My best guess, regarding your writer's block, is that on some level you feel you're missing pieces, or events are not taking the right direction. From a logical, conscious stand point the events may seem to follow the right path, but our subconscious has a habit of telling us things in conspicuously subtle ways, like an aversion to writing what we most want to write. My first thought, therefore, would be to assess where things are going and play around with different possibilities and outcomes, or different ways of getting past book five and into the next leg of the journey. My second thought is for you to step away from the project completely to work on something entirely unrelated. By occupying your mind with something unrelated, you allow it to keep gnawing on the problem in the background without trying to force the resolution. It also allows you to feed that desire to write without the same pressure or expectations you put on your approach to this series.

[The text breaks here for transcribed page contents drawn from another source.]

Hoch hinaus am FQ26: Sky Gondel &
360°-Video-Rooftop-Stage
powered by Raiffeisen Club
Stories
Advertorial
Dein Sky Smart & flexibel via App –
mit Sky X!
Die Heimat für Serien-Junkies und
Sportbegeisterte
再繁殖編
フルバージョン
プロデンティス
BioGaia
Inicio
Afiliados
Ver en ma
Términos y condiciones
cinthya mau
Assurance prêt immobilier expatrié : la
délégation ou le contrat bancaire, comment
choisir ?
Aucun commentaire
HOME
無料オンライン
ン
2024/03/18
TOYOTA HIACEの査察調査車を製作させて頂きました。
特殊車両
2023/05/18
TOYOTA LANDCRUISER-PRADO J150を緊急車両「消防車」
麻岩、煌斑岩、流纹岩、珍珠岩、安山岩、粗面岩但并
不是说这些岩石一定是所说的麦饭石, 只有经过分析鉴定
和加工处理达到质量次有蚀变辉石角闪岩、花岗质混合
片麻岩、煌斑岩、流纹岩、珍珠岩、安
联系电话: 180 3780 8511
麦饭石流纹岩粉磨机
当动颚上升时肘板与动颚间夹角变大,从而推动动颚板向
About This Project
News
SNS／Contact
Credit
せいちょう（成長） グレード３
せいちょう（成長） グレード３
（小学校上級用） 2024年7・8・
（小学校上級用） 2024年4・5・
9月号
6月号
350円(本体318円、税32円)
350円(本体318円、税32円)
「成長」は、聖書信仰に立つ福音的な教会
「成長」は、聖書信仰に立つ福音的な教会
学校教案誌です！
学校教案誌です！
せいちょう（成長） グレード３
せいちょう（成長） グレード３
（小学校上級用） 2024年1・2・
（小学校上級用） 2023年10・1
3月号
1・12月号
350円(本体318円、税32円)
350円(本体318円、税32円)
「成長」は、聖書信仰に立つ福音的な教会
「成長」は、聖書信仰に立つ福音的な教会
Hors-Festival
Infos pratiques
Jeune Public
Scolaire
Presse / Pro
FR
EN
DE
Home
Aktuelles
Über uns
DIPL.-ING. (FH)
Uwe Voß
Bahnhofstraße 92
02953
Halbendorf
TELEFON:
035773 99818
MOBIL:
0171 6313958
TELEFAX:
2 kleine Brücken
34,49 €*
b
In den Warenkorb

Anyone who stumbles on my answers will see me say it a lot, but I find that role playing with other writers helps a lot as well. Explore characters and plot ideas without the pressure of turning it into anything specific, get instant feedback on what could use improving and how, and write something unrelated to your main projects to detangle your thoughts and unwind emotionally. The Innovator's Last Stand is where I go for this very purpose. It keeps me in the writing frame of mind, but always offers something new, so I can't suffer from too much exposure to the same plot with its same problems.
If the blockage problem is not enough detail somewhere, then that's really what the focus needs to become. I found a massive aversion to trying to write a recent horror piece when sitting down and "letting it flow" was no longer working. I'd hit a point in the narrative where I really needed to know where I was going in order to get there. The problem was I had no idea where I was going. I spent weeks (I know it's not a year, but blockage is blockage) wanting to write, but hating the thought of trying to write it, and it wasn't until I was relaxing in a bath that I finally let my mind wander without demanding anything from it. Playing with where I left off, I managed to come up with the rest of the story straight through to the end. With an example more like your own problem, a series I have always running in the background discourages me from writing the actual prose because there are such huge connective sections missing from the plot connecting the books. It's like this hazy blotch of "and then . . . happens" between "here are the scenes I know!"
For me it's less like I want to explore those hazy patches and discover things as I reach them (then it's like a surprise!), and more like I want a clear idea of the major points in play before I try describing them to the reader. That said, when you think of a concept as being inflexible, you can plot yourself right into a corner, the kind of corner that sucks all the "want" out of writing. If you look at future events as being a little more flexible to those you establish first, you may find yourself less reluctant to complete the journey.
Also, there's software for the first point Jonathan suggests. I use yWriter and Keynotes NF, personally. Keynotes lets you make your own categories and tabs, which is great for compiling world building information. yWriter actually has sections built into the program for characters (major, minor), locations, items, notes and scenes. Inputting the number of chapters you wants starts your project, and you can write in as many scenes as you like, which are modular and can be moved around between chapters. It also tracks when a character is a POV character, how many scenes they're in, and how many words are involved in those scenes. It even lets you record your goals, conflicts, and outcomes with each scene. Its word processing capabilities are quite limited, though, so I find it best to write my scenes in the word processor I prefer, and port them to yWriter for my records. You can keep track of which draft you're using this way, too. All in all, I find it keeps the clutter down in my writing folders.